Source document:

'''

Friday, July 27, 2007

Going Home.

My family is out of town this week for vacation. At a beach. On the eastern seaboard. Having loads of fun.

Jealous?

You'd better believe it.

I decided on Wednesday to run down to the farm to give Caleb a little mid-week support (with 11 horses, a Great Dane, Jacks ( Jax, or Jack), and 5 cats (apparently some of them went to God's Great Litter Box in the sky before the Parents went to God's Luxury Litter Box for Kitties on this earth- not that they actually went to a giant cat-poo location for vacation-- yee, sounds gross.. "So, where'd the 'rents go for vacation?" "Oh, the litter box" Right. I'm done) .

So I left work at 6 and did not arrive in B until 9:15. The drive is an hour, max. 15 minutes from home I decided to take Sweet B for a trip down one of the twistiest roads in Fairfield county, the strip of 664 that runs from West Rushville to Logan. The B was looking B-utiful and (hey! license plate name!) a car that red, shiny, sporty, and vintage must be on a road that curvy. So I head down Coonpath and as I get closer to my Aunt and Uncle's place, I decide to pull in and give a quick "Hello! Just in the neighborhood" visit.

'''

Listed entries:
'''

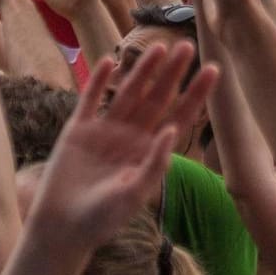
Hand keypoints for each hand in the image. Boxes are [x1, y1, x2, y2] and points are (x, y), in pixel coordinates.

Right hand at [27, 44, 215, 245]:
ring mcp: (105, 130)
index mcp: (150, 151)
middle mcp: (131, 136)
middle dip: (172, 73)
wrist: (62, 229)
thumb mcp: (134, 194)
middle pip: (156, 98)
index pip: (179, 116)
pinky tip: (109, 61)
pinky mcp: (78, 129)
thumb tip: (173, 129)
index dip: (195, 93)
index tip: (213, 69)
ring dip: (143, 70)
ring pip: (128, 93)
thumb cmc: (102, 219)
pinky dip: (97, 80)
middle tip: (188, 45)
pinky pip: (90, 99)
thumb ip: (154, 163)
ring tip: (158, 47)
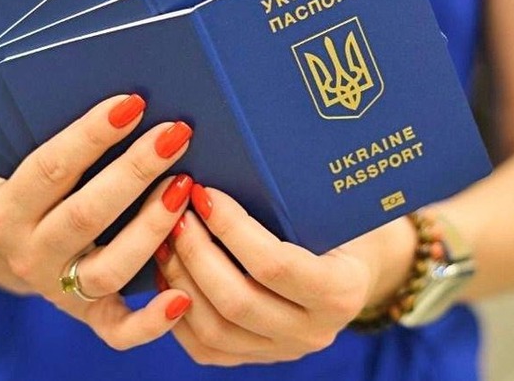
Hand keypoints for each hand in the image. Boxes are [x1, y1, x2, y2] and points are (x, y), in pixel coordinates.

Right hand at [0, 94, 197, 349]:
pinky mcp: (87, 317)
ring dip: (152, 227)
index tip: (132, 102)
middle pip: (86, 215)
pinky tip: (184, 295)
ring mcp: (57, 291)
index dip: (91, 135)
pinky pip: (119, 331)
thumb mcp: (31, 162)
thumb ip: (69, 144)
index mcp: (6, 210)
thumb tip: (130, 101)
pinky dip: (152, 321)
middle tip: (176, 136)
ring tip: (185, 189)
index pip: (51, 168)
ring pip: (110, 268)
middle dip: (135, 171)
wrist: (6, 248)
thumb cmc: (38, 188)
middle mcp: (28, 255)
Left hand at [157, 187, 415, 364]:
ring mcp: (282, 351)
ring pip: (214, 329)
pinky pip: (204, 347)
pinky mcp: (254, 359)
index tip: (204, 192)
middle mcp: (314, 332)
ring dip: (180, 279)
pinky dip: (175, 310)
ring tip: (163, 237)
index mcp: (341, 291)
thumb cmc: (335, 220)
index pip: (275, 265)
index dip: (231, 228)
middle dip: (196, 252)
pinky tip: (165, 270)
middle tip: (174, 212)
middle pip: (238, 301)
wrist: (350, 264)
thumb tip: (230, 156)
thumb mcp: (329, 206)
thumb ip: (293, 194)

'''

Explore the material:
[A] Answer these questions from the blog post, one line per answer, marked like the questions:
(i) How many horses are at the farm?
(ii) At what time did the writer leave work?
(iii) Which road's strip runs from West Rushville to Logan?
[B] Decide whether each statement agrees with the blog post. Answer yes or no, and quote the words from the blog post that settle it.
(i) The family is vacationing at a beach on the western seaboard.
(ii) The drive takes an hour at most.
(iii) The writer arrived in B at 8:15.
[C] Please carry the blog post forward from its final sentence.

Your written answers:
[A]
(i) 11
(ii) 6
(iii) 664

[B]
(i) No: "At a beach. On the eastern seaboard."
(ii) Yes: "The drive is an hour, max."
(iii) No: "did not arrive in B until 9:15"

[C]
(side note: this route takes me past my grandfather's old house- it just sold- and THEY'VE STUCK THE MOST-OBSCENELY OUT-OF-PLACE-UGLY-BEYOND-IMAGINATION barn RIGHT SMACK DAB NEXT TO THE HOUSE! It is a grotesque piece of architecture (FAT ol' pole barn next to a classic cape cod with cedar siding and large front porch. Despicable. It makes me tremble with rage. I need to stop, I'm starting to see spots... blast it, it's UGLY. It's so u-g-l-y, it ain't got an alibi, it's ugly. But really, it is. It makes me want to throw up. Oh the abominable structure. YUCK!))

Grr, I'm still so angry! Must move on. Food. Family. Right. So I zip into the Aunt and Uncle's and pop in for a quick hello. Which turns into dinner and a long discussion on whether or not Josh and I are extroverted, introverted (which we are), or just verted. I'm mostly verted. We also discussed various family members and had a great old time just staring out over the pond and weeping willows, chatting about our families.

So the B and I head home, roaring around the bends, flying past the cornfields, whizzing by the herds of cattle. As we crawl up the long hill of the long driveway (no racing up gravel driveways for my B), I heard a faint "HEY!" come from above. "God? Look, I know I was speeding and I know I got mad at that driver on 33 but.." oh wait, Caleb!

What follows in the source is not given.